He visto en YouTube, entera, la ceremonia que el día 13 reunió en Sharm el Sheij a Donald Trump con 27 líderes de otros tantos países. Teóricamente, les convocó para agradecerles su apoyo al presunto fin de la guerra en Gaza. Pero, de hecho, los quería como palmeros en el autobombo con el que escenificó su poder.
Trump consolidó su popularidad en EE.UU. gracias al espacio televisivo El aprendiz, que presentó desde el 2004 hasta el 2015, un año antes de ganar sus primeras elecciones. En tal programa, y basándose en su supuesta condición de genio de los negocios, ejercía como juez de un grupo de aspirantes a alto ejecutivo y los despedía al grito de you are fired! Este formato de telerrealidad debió parecerle estupendo, porque ahora, siendo presidente, lo usa regularmente. Ya sea cuando recibe a Zelenski o Ramaphosa o Netanyahu en la Casa Blanca, y los humilla ante la audiencia mundial. O en Sharm el Sheij, donde, al magnificar una paz frágil, urdida sin los palestinos, ofendió a varios líderes y desbocó su vanidad.
Trump saluda a Meloni en la cumbre por la paz en Gaza
Dijo de Irak, por ejemplo, que tenía mucho petróleo, pero añadió, en presencia de su premier Al Sudani, que sus dirigentes no tenían ni idea de qué hacer con él; dijo a los mandatarios alineados a su espalda: “Vais a ser famosos” –por estar cerca de él–; se mofó de Macron porque había preferido sentarse en la platea; se explayó piropeando a la “hermosa” Meloni... Y se echó muchas flores, proclamando ante sus invitados, ya meros vasallos en un besamanos: “El único que importa soy yo”.
A Trump le gusta ejercer la presidencia como si estuviera en un reality show, en un programa de telerrealidad.
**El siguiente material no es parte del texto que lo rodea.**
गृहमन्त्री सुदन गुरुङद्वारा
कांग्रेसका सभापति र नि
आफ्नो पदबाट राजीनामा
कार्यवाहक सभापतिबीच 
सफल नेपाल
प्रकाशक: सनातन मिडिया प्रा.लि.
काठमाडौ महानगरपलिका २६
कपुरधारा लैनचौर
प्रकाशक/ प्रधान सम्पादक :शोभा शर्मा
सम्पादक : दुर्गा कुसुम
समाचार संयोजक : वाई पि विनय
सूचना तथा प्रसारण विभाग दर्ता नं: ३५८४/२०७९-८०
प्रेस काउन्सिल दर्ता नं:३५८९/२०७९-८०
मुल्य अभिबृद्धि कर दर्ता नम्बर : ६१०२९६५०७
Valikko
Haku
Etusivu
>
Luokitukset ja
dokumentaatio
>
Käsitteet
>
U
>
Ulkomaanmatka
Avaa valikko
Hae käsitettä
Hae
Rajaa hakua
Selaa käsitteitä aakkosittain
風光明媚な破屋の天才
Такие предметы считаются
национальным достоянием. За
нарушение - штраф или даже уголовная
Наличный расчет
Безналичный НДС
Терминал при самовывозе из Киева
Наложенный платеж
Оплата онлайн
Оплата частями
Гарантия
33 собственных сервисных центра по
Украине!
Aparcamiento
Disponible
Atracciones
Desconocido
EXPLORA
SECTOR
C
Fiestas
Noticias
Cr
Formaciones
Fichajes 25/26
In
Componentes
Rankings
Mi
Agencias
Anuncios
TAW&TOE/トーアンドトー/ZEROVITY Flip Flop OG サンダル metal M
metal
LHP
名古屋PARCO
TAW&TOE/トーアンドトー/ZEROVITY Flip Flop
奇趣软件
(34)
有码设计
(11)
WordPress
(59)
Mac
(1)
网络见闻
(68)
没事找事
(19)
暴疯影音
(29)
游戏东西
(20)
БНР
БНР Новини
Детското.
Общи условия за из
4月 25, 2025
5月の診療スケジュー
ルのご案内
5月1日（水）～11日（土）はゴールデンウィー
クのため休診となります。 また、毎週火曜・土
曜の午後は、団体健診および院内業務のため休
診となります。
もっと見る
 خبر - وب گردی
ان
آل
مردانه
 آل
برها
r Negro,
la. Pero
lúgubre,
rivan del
A tal fin, trata de borrar las fronteras entre verdad y mentira, entre lo real y lo virtual, lo espontáneo y lo amañado, para crear un escenario a medida, donde actúa de modo errático e impune. Poco a poco, ha ido creyéndose su propio personaje, siempre pegado a una cámara, en el despacho oval, en el Air Force One o en cumbres globales, retransmitido todo ello a teles, ordenadores y móviles.
La cuestión es estar el mayor tiempo posible en antena, engordando la fama. Porque la fama, la celebridad, equivale hoy a poder y, para afianzarla, todo parece valer. “Vamos a ver unos buenos minutos de televisión”, pronosticó poco antes de machacar en febrero a Zelenski en la Casa Blanca, ante las cámaras.
Trump actúa en la escena global como si todavía estuviera presentando su programa ‘El aprendiz’
En su artículo sobre la telerrealidad, Wikipedia recoge las críticas que ha merecido este género, por engañoso o fraudulento, ya que presenta como realidad situaciones artificiales, en las que los participantes son conminados a actuar de un modo determinado, y saben que quizás se les humille, a cambio de exhibir sin recato su zafiedad.
Se comprende que Trump quiera ejercer la presidencia en el marco de este género televisivo, ya que se reserva el rol de director del programa. Pero se comprende menos que tantos líderes mundiales bailen el agua a quien les menosprecia y tiene el cuajo de presentarse como príncipe de la paz tras rebautizar el Departamento de Defensa de EE.UU. como Departamento de Guerra.
Al igual que en las casas del Gran Hermano o en las islas de los famosos, lo que ocurre en el reality de Trump no se corresponde precisamente con lo verdadero ni con lo real. Para Trump, los emigrantes son terroristas, los progresistas son lunáticos y los presidentes de ciertos países son narcos (ahí quizás no yerre). Su paz en Gaza será recordada, dice, como algo “monumental en la historia del mundo”. Porque esa Gaza arrasada bajo cincuenta millones de toneladas de cascotes recuperará, añade, “las bases de una buena vida” y se convertirá en resort de ensueño (pelotazo inmobiliario mediante).
Ya nos gobierna el reality show global de Trump, nieto de un emigrante alemán que montó restaurantes con ladies rooms, hijo de un tiburón inmobiliario, empresario de casinos, de Miss Universo y, ahora, de su firma de criptomonedas: un tipo “increíble” –su adjetivo recurrente para calificar a los reunidos en Sharm el Sheij–, y no por sus méritos, sino por la dimensión de su cinismo.